Page excerpt:
Play useful for learning/exploring norms, which is why kids laugh at potty humor and adults joke about sex and politics. Also because it is deniable - just a joke.
As Oscar Wilde said, “If you want to tell people the truth, make them laugh; otherwise they’ll kill you.”
Conversation can’t be about trading information - if it was we would prefer listening to speaking, track conversational debts, jump from topic to topic as we convey the most valuable info we have, and never bother with small talk. Instead, makes sense as demonstration of knowledge and social skill, implying that we would make a good ally. (Sticking to the topic shows that we can produce knowledge on demand, rather than just on a single topic we know about.)
Similarly, we don’t pay much attention to the accuracy or value of the news we consume. Just a large-scale conversation, in which we have to stay on topic (only the latest news) and where we prefer confident, fast-talking (ie prestigious) pundits to accurate ones.
Conspicuous consumption to signal wealth, loyalty to some subculture, awareness of social trends, intelligence (eg a large bookshelf) etc.
‘Lifestyle advertising’ not good at directly creating associations, but builds a common-knowledge signaling language. Eg ads for expensive cars are not shown selectively to rich people, because they need everyone to know that the car is expensive for it to provide status. Explains why socially visible products are more often advertised by lifestyle advertising than personal products eg toothpaste ‘makes your teeth white’ vs vodka ‘cool people drink this in fancy clubs’.
Quality of art depends on the perceived skill of artist - if you find out they just ran a photo through an image filter then it’s no longer art. Claims switch from realism to impressionism etc was triggered by photography - realism is now attainable by everyone, so demonstrating skill requires something else.
Good taste is required for correctly evaluating the artist, so taste becomes valuable in turn.
Most charitable actions are not remotely efficient, but they are highly visible and tend to prefer well-known (ie common-knowledge worthy) causes.
Education more useful for signaling conscientiousness, discipline, willingness to conform to expectations etc (traits that are hard to detect cheaply) than for transmitting knowledge and skills. Explains why schools don’t follow basic principles of learning that have been known for decades.
Schools also do a good job of domesticating/civilizing humans - hierarchies and 9-5 jobs don’t come naturally but our current society can’t function without them.

Extracted records:
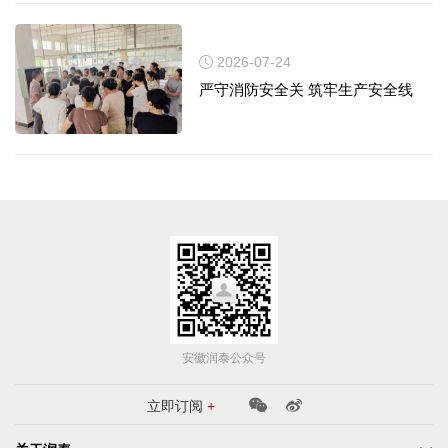
2026-07-24
严守消防安全关 筑牢生产安全线
安徽润泰公众号
立即订阅
+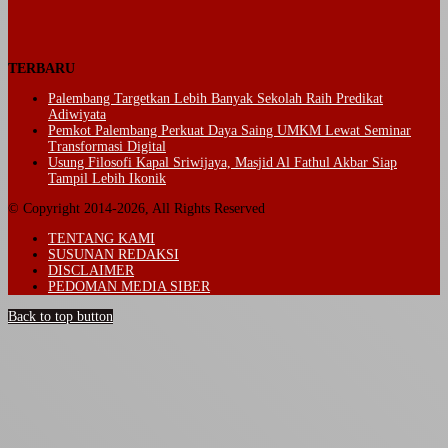
TERBARU
Palembang Targetkan Lebih Banyak Sekolah Raih Predikat
Adiwiyata
Pemkot Palembang Perkuat Daya Saing UMKM Lewat Seminar
Transformasi Digital
Usung Filosofi Kapal Sriwijaya, Masjid Al Fathul Akbar Siap
Tampil Lebih Ikonik
© Copyright 2014-2026, All Rights Reserved
TENTANG KAMI
SUSUNAN REDAKSI
DISCLAIMER
PEDOMAN MEDIA SIBER
Back to top button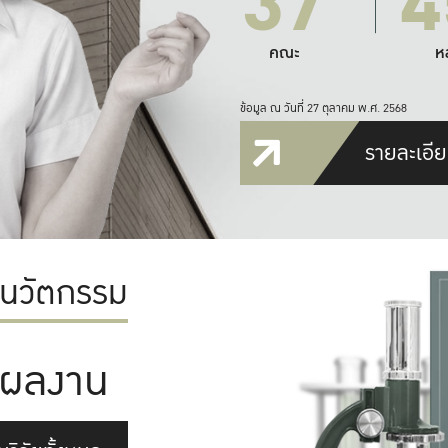
37
4
คณะ
ห
ข้อมูล ณ วันที่ 27 ตุลาคม พ.ศ. 2568
รายละเอีย
ะนวัตกรรม
ผลงาน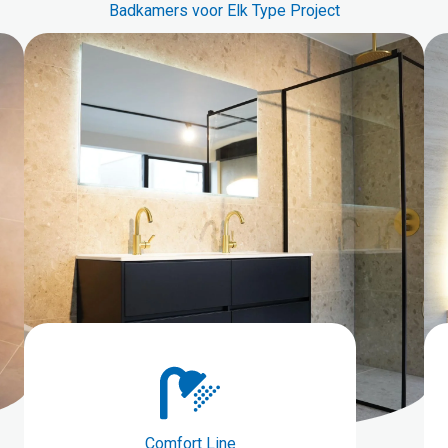
Badkamers voor Elk Type Project
Comfort Line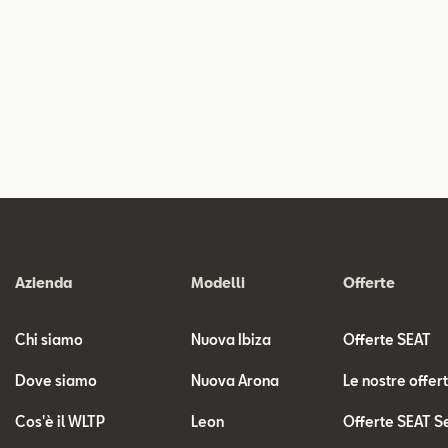
Azienda
Modelli
Offerte
Chi siamo
Nuova Ibiza
Offerte SEAT
Dove siamo
Nuova Arona
Le nostre offer
Cos'è il WLTP
Leon
Offerte SEAT S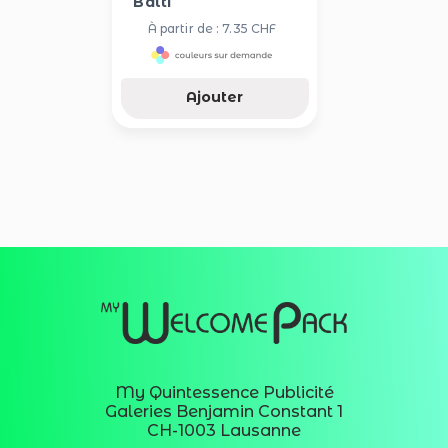
Balti
À partir de : 7.35 CHF
Ajouter
My Quintessence Publicité
Galeries Benjamin Constant 1
CH-1003 Lausanne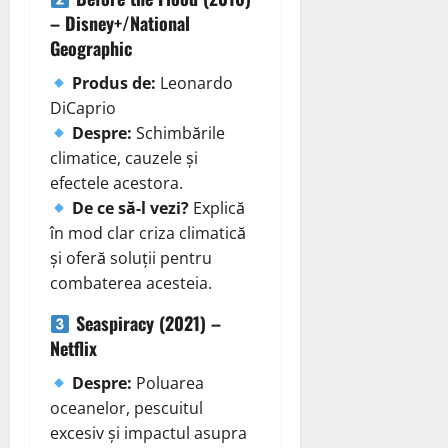
– Disney+/National
Geographic
Produs de:
Leonardo
DiCaprio
Despre:
Schimbările
climatice, cauzele și
efectele acestora.
De ce să-l vezi?
Explică
în mod clar criza climatică
și oferă soluții pentru
combaterea acesteia.
Seaspiracy (2021) –
Netflix
Despre:
Poluarea
oceanelor, pescuitul
excesiv și impactul asupra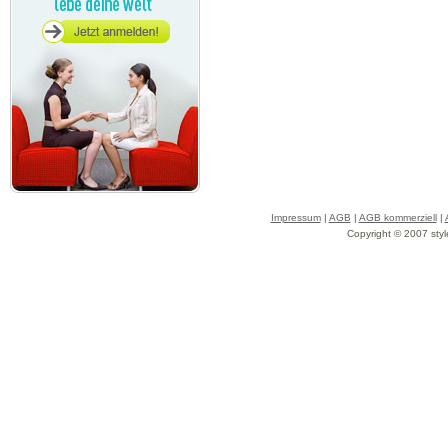
Impressum
|
AGB
|
AGB kommerziell
|
Copyright © 2007 styl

Problem 1: Reproduce the part of the notes between "Conversation can’t be" and "to accurate ones.", inclusive.
Problem 2: Decide whether each statement agrees with the notes, answering yes or no and quoting the words that settle it: (a) Ads for expensive cars are shown selectively to rich people. (b) The switch from realism to impressionism is claimed to have been triggered by photography. (c) Most charitable actions are highly efficient.
Answer using the notes alone, not the items.

Task answer 1:
Conversation can’t be about trading information - if it was we would prefer listening to speaking, track conversational debts, jump from topic to topic as we convey the most valuable info we have, and never bother with small talk. Instead, makes sense as demonstration of knowledge and social skill, implying that we would make a good ally. (Sticking to the topic shows that we can produce knowledge on demand, rather than just on a single topic we know about.)
Similarly, we don’t pay much attention to the accuracy or value of the news we consume. Just a large-scale conversation, in which we have to stay on topic (only the latest news) and where we prefer confident, fast-talking (ie prestigious) pundits to accurate ones.

Task answer 2:
(a) No: "ads for expensive cars are not shown selectively to rich people"
(b) Yes: "Claims switch from realism to impressionism etc was triggered by photography"
(c) No: "Most charitable actions are not remotely efficient"